I will most definitely fail in this task, but I think it is a discipline worth pursuing in all of life, as a sort of hermeneutic to our narrative worlds, and for me particularly, as an effort at intentional conformity in word and deed to the way of Christ and the cross-shaped, Cruciform life. I write this prolegomena to blogging both to free myself to be myself, and paradoxically to save me from myself, and the ultimate blogger sin, namely Pride. Short of having all of my blogs peer-reviewed, which would somewhat defeat the purpose of having a blog by negating the freedom and ease to develop ideas through blogging, the Principle of Compositional and Critical/Editorial Cruciformity shall serve as my dialectical editor and guide.

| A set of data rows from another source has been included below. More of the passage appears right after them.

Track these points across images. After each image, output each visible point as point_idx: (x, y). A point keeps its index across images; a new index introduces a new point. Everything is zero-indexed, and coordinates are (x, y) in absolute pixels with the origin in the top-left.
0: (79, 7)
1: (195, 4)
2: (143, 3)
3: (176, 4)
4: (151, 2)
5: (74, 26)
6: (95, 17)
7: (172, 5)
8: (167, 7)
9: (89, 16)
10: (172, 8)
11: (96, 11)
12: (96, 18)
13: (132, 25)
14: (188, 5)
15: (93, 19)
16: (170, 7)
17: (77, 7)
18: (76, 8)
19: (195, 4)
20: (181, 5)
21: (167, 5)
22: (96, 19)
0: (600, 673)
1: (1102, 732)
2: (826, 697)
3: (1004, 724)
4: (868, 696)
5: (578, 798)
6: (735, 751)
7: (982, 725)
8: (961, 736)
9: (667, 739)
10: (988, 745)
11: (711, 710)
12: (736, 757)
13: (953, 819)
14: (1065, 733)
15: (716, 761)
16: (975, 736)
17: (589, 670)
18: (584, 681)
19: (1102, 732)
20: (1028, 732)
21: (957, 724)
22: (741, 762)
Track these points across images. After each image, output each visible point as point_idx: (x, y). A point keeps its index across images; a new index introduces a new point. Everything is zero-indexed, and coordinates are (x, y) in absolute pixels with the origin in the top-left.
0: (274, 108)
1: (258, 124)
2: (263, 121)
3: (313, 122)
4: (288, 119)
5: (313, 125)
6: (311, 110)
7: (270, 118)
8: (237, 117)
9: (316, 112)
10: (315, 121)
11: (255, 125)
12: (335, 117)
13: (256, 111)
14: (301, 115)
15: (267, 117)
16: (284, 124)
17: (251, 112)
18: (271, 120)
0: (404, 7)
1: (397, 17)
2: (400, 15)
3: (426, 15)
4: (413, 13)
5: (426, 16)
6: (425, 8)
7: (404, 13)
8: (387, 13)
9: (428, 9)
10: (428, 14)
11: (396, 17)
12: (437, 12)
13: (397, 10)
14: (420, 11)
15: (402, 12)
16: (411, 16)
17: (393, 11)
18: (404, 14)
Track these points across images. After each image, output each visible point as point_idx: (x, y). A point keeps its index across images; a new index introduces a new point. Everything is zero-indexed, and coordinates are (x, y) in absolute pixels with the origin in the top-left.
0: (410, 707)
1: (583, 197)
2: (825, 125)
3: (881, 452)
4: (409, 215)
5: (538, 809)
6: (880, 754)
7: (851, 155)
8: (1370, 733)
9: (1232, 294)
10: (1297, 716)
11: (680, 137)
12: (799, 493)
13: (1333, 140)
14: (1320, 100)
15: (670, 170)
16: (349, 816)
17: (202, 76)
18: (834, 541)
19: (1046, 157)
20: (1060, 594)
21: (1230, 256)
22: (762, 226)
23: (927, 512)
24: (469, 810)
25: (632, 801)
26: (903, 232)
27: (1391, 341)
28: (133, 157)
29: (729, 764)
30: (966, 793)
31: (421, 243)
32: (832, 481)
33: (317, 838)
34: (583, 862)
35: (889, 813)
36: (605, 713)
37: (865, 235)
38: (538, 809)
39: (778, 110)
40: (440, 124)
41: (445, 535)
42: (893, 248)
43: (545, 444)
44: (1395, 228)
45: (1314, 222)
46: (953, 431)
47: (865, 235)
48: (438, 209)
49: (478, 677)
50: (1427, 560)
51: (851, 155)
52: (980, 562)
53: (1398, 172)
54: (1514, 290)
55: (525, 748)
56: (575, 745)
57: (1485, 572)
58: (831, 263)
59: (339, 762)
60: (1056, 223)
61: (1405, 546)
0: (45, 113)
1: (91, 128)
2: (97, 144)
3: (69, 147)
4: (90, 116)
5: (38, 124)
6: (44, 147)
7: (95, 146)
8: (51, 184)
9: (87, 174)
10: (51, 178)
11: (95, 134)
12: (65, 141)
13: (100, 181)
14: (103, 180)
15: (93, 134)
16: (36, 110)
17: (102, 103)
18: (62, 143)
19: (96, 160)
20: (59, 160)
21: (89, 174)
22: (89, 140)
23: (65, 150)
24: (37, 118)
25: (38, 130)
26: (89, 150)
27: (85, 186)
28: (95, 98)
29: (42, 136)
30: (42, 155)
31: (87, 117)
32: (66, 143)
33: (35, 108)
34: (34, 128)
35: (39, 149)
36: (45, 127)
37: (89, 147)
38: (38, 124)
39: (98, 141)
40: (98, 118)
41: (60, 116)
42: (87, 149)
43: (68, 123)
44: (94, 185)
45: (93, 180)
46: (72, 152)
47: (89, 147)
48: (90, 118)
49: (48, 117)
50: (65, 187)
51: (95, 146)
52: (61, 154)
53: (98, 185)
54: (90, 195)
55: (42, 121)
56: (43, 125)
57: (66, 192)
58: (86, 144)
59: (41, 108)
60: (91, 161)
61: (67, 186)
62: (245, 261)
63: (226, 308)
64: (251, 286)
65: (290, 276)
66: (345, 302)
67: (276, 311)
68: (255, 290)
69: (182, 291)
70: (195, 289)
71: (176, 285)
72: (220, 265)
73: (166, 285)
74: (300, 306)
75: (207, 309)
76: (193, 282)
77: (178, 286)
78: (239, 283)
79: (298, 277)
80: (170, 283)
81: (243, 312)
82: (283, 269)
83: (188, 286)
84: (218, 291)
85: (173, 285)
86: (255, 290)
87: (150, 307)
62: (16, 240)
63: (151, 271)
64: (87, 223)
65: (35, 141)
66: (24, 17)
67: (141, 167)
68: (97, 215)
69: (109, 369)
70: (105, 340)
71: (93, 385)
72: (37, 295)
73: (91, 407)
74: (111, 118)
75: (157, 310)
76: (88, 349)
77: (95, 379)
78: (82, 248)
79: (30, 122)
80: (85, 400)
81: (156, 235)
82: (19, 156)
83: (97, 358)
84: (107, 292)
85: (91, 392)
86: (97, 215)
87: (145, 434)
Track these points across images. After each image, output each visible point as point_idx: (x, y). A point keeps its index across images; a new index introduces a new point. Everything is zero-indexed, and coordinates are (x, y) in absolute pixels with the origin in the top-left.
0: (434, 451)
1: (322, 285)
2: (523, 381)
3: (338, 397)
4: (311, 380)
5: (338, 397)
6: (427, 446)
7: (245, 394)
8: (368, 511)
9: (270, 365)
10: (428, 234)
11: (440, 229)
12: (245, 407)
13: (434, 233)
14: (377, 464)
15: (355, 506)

Each post will go through this process of self-reflection and prayer. I will inevitably fail at some point. However, the hope is that in this failure, bearing in mind my intentions stated here, the reader will nevertheless, through encountering the error and failure of a person (me), be drawn to the narrative and power of the Victory over all error and all failure for all persons in the Cross and the Resurrection of Jesus. It is to the Cross I take my every failure in advance, assured that this symbol of death, failure, frailty, and defeat which is foolishness and weakness to the world, might in fact paradoxically become manifest as the way to abundant and eternal life, peace and lovingkindess, glory, and unquenchable and unceasing joy through the Victory of the King on our behalf, for our sake, on our account, and credited to our account as Righteousness through the Resurrected Glorious Victor over sin, death, and evil, the righteous one par excellence, Jesus Christ. To Him be the glory in the Church and in entire the world throughout all ages. Amen.
Phil. 2:1-1 (ESV)
1 So if there is any encouragement in Christ, any comfort from love, any participation in the Spirit, any affection and sympathy, 2 complete my joy by being of the same mind, having the same love, being in full accord and of one mind. 3 Do nothing from rivalry or conceit, but in humility count others more significant than yourselves. 4 Let each of you look not only to his own interests, but also to the interests of others. 5 Have this mind among yourselves, which is yours in Christ Jesus, 6 who, though he was in the form of God, did not count equality with God a thing to be grasped, 7 but made himself nothing, taking the form of a servant, being born in the likeness of men. 8 And being found in human form, he humbled himself by becoming obedient to the point of death, even death on a cross. 9 Therefore God has highly exalted him and bestowed on him the name that is above every name, 10 so that at the name of Jesus every knee should bow, in heaven and on earth and under the earth, 11 and every tongue confess that Jesus Christ is Lord, to the glory of God the Father.
Quotations from: Michael J. Gorman, “Paul and the Cruciform Way of God in Christ.” Journal of Moral Theology, Vol. 2, No. 1 (2013): 64-83.